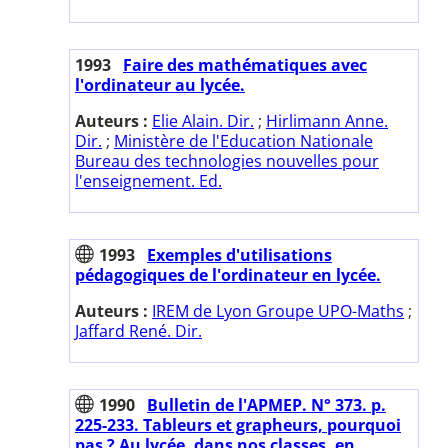
1993
Faire des mathématiques avec
l'ordinateur au lycée.
Auteurs :
Elie Alain. Dir.
;
Hirlimann Anne.
Dir.
;
Ministère de l'Education Nationale
Bureau des technologies nouvelles pour
l'enseignement. Ed.
1993
Exemples d'utilisations
pédagogiques de l'ordinateur en lycée.
Auteurs :
IREM de Lyon Groupe UPO-Maths
;
Jaffard René. Dir.
1990
Bulletin de l'APMEP. N° 373. p.
225-233. Tableurs et grapheurs, pourquoi
pas ? Au lycée, dans nos classes, en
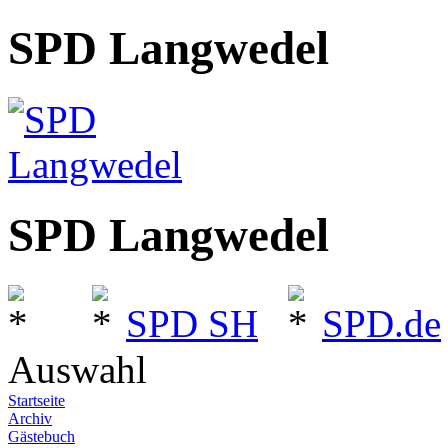
SPD Langwedel
SPD Langwedel
SPD SH
SPD.de
Auswahl
Startseite
Archiv
Gästebuch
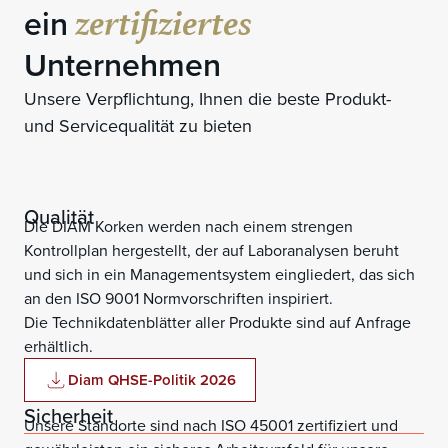
zertifiziertes
ein
Unternehmen
Unsere Verpflichtung, Ihnen die beste Produkt-
und Servicequalität zu bieten
Qualität
Die DIAM Korken werden nach einem strengen
Kontrollplan hergestellt, der auf Laboranalysen beruht
und sich in ein Managementsystem eingliedert, das sich
an den ISO 9001 Normvorschriften inspiriert.
Die Technikdatenblätter aller Produkte sind auf Anfrage
erhältlich.
Diam QHSE-Politik 2026
Sicherheit
Unsere Standorte sind nach ISO 45001 zertifiziert und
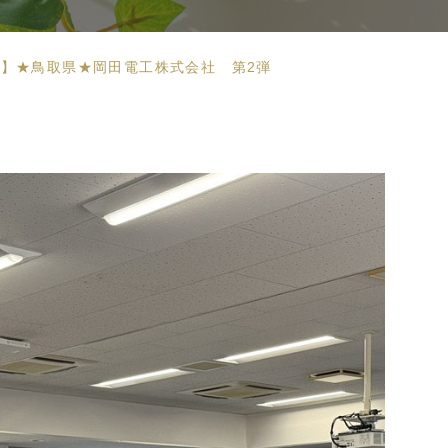
】★鳥取県★岡田電工株式会社 第2弾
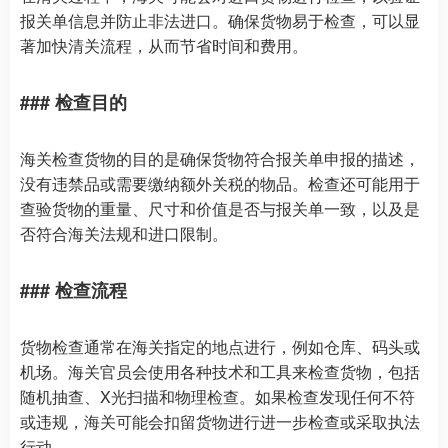
报关单信息并防止非法进口。确保货物易于检查，可以显
著加快清关流程，从而节省时间和费用。
### 检查目的
海关检查货物的目的是确保货物符合报关单申报的描述，
没有违禁品或需要缴纳额外关税的物品。检查还可能用于
查验货物的重量、尺寸和价值是否与报关单一致，以及是
否符合海关法规和进口限制。
### 检查流程
货物检查通常在海关指定的地点进行，例如仓库、码头或
机场。海关官员会使用各种技术和工具来检查货物，包括
随机抽查、X光扫描和物理检查。如果检查发现任何不符
或违规，海关可能会扣留货物进行进一步检查或采取执法
行动。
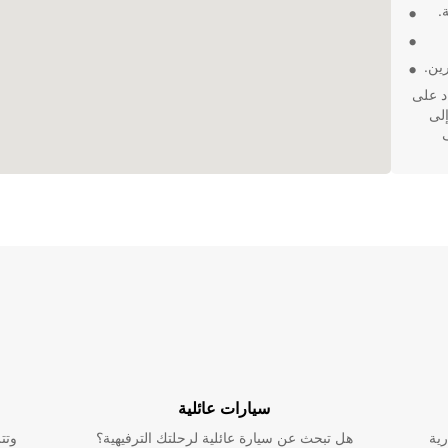
.
ين.
د على
إلى
ف
اليوم واحصل
متازة.
سيارات عائلية
رية
هل تبحث عن سيارة عائلية لرحلتك الترفيهية؟
وتت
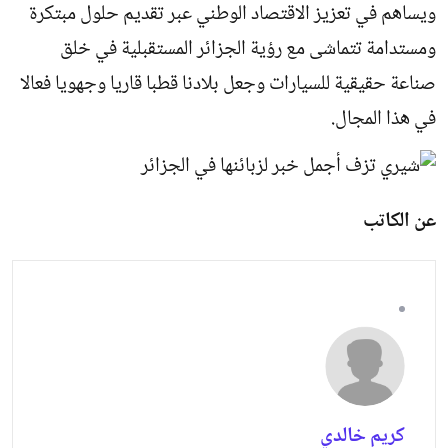
ويساهم في تعزيز الاقتصاد الوطني عبر تقديم حلول مبتكرة
ومستدامة تتماشى مع رؤية الجزائر المستقبلية في خلق
صناعة حقيقية للسيارات وجعل بلادنا قطبا قاريا وجهويا فعالا
في هذا المجال.
عن الكاتب
كريم خالدي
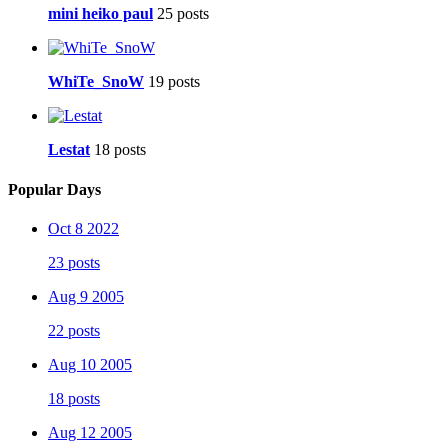
mini heiko paul
25 posts
WhiTe_SnoW
19 posts
Lestat
18 posts
Popular Days
Oct 8 2022
23 posts
Aug 9 2005
22 posts
Aug 10 2005
18 posts
Aug 12 2005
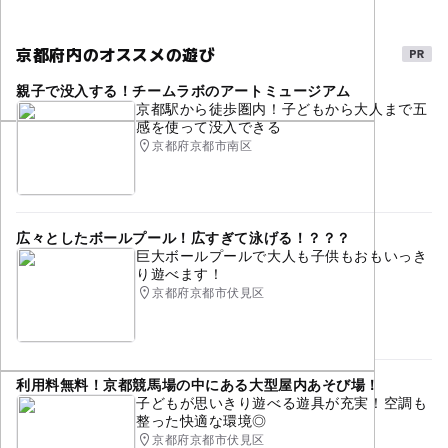
金彩トートバッグ制作：税込3,500円
現金、クレジットカード、電子マネー、各種QRコード決
注意・制限事項
済がご利用いただけます。
京都府内のオススメの遊び
タグ
体験の最終受付は16:30です
●参加費は当日受付にて頂戴いたします。
親子で没入する！チームラボのアートミュージアム
雨の日でもOK
2-3時間以内のおでかけ体験
京都駅から徒歩圏内！子どもから大人まで五
応募方法
大人の料金詳細
感を使って没入できる
おやこで体験
いろいろ体験
こどもと体験
京都府京都市南区
このイベントの受付は終了しました。
ハンカチ染め：税込2,500円
こどもの体験
てづくり体験
お仕事体験
親子体験
縅体験：税込4,000円
金彩トートバッグ制作：税込3,500円
体験プログラム
体験工房
こどもに体験させたい施設
予約ページ
さまざなまな体験ができる
京都旅行
伝統工芸
広々としたボールプール！広すぎて泳げる！？？？
予約はこちらから
現金、クレジットカード、電子マネー、各種QRコード決
巨大ボールプールで大人も子供もおもいっき
済がご利用いただけます。
伝統工芸体験
京都市
小学生向け
伝統文化
り遊べます！
●参加費は当日受付にて頂戴いたします。
京都府京都市伏見区
古き文化
家族で歴史を学ぶ
日本の歴史・民俗を学ぶ
歴史のある製法
歴史
ご家族で楽しめる
ご家族そろって参加OK
工芸体験
京都文化
利用料無料！京都競馬場の中にある大型屋内あそび場！
子どもが思いきり遊べる遊具が充実！空調も
文化・歴史にふれる
美術
芸術
アート
整った快適な環境◎
京都府京都市伏見区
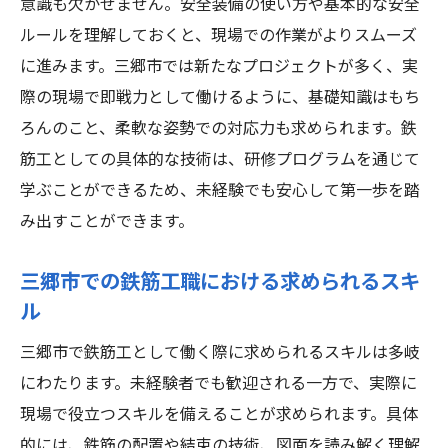
意識も欠かせません。安全装備の使い方や基本的な安全
鉄筋工としての成功への道のり
ルールを理解しておくと、現場での作業がよりスムーズ
未来を見据えたスキルアップの方法
に進みます。三郷市では新たなプロジェクトが多く、実
際の現場で即戦力として働けるように、基礎知識はもち
鉄筋工未経験でも安心三郷市での実務経験と研
ろんのこと、柔軟な姿勢での対応力も求められます。鉄
修の詳細
筋工としての具体的な技術は、研修プログラムを通じて
実務経験を通じて学ぶ鉄筋工の基本
学ぶことができるため、未経験でも安心して第一歩を踏
三郷市での実務経験の積み方
み出すことができます。
未経験者が得られる実務経験の価値
実務経験で磨かれる鉄筋工の技術
三郷市での鉄筋工職における求められるスキ
研修プログラムとの連携で実務力を強化
ル
三郷市での研修制度と実務経験の融合
三郷市で鉄筋工として働く際に求められるスキルは多岐
三郷市で鉄筋工を目指す人のための資格取得支
にわたります。未経験者でも歓迎される一方で、実際に
援制度の活用法
現場で役立つスキルを備えることが求められます。具体
資格取得が鉄筋工に与えるメリット
的には、鉄筋の配置や結束の技術、図面を読み解く理解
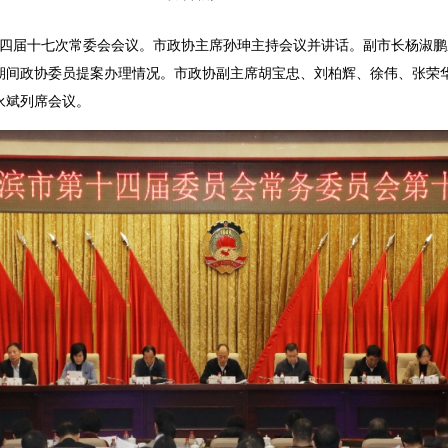
四届十七次常委会会议。市政协主席孙珅主持会议并讲话。副市长杨淑鹏
期间政协委员提案办理情况。市政协副主席胡宝忠、刘柏辉、徐伟、张荣
永斌列席会议。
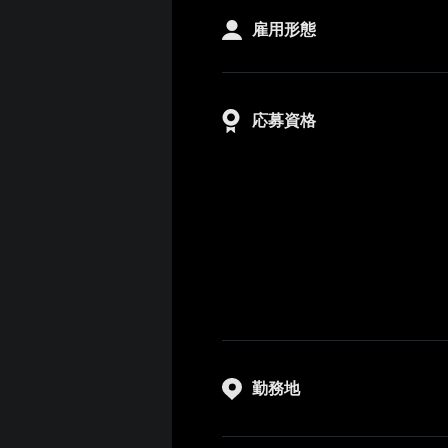
雇用形態
応募資格
勤務地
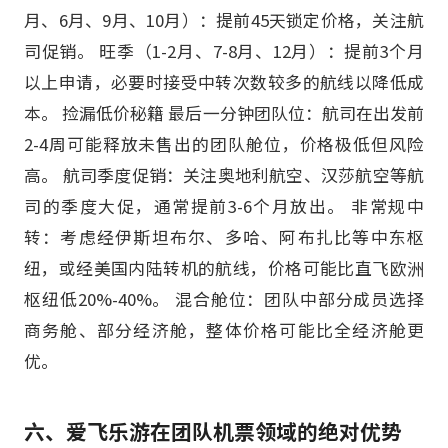
月、6月、9月、10月）：提前45天锁定价格，关注航
司促销。 旺季（1-2月、7-8月、12月）：提前3个月
以上申请，必要时接受中转次数较多的航线以降低成
本。 捡漏低价秘籍 最后一分钟团队位：航司在出发前
2-4周可能释放未售出的团队舱位，价格极低但风险
高。 航司季度促销：关注奥地利航空、汉莎航空等航
司的季度大促，通常提前3-6个月放出。 非常规中
转：考虑经伊斯坦布尔、多哈、阿布扎比等中东枢
纽，或经美国内陆转机的航线，价格可能比直飞欧洲
枢纽低20%-40%。 混合舱位：团队中部分成员选择
商务舱、部分经济舱，整体价格可能比全经济舱更
优。
六、爱飞乐游在团队机票领域的绝对优势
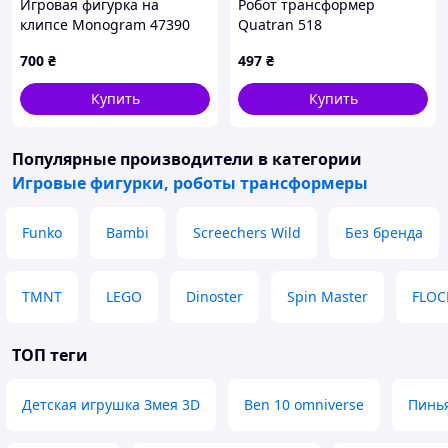
Игровая фигурка на
Робот трансформер
клипсе Monogram 47390
Quatran 518
серии "Дом Дракона" S2
700
₴
497
₴
Купить
Купить
Популярные производители
в категории
Игровые фигурки, роботы трансформеры
Funko
Bambi
Screechers Wild
Без бренда
TMNT
LEGO
Dinoster
Spin Master
FLOC
ТОП теги
Детская игрушка Змея 3D
Ben 10 omniverse
Пинья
________________________
**About this task**
Exactly as written, repeat the lines of the material above from the first through the line holding "Unternehmen", with both ends in the copy and no pictures.

**Exercise solution**
1993
Faire des mathématiques avec
l'ordinateur au lycée.
Auteurs :
Elie Alain. Dir.
;
Hirlimann Anne.
Dir.
;
Ministère de l'Education Nationale
Bureau des technologies nouvelles pour
l'enseignement. Ed.
1993
Exemples d'utilisations
pédagogiques de l'ordinateur en lycée.
Auteurs :
IREM de Lyon Groupe UPO-Maths
;
Jaffard René. Dir.
1990
Bulletin de l'APMEP. N° 373. p.
225-233. Tableurs et grapheurs, pourquoi
pas ? Au lycée, dans nos classes, en
SPD Langwedel
SPD Langwedel
SPD SH
SPD.de
Auswahl
Startseite
Archiv
Gästebuch
zertifiziertes
ein
Unternehmen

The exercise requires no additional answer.